++++ GIVEN ENTRIES ++++

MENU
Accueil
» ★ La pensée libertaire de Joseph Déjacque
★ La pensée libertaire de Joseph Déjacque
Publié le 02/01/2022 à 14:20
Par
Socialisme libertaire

++++

- _WHAT IS REQUIRED_
Each line of the listing needs to be transcribed exactly.

- _FINISHED TASK_
MENU
Accueil
» ★ La pensée libertaire de Joseph Déjacque
★ La pensée libertaire de Joseph Déjacque
Publié le 02/01/2022 à 14:20
Par
Socialisme libertaire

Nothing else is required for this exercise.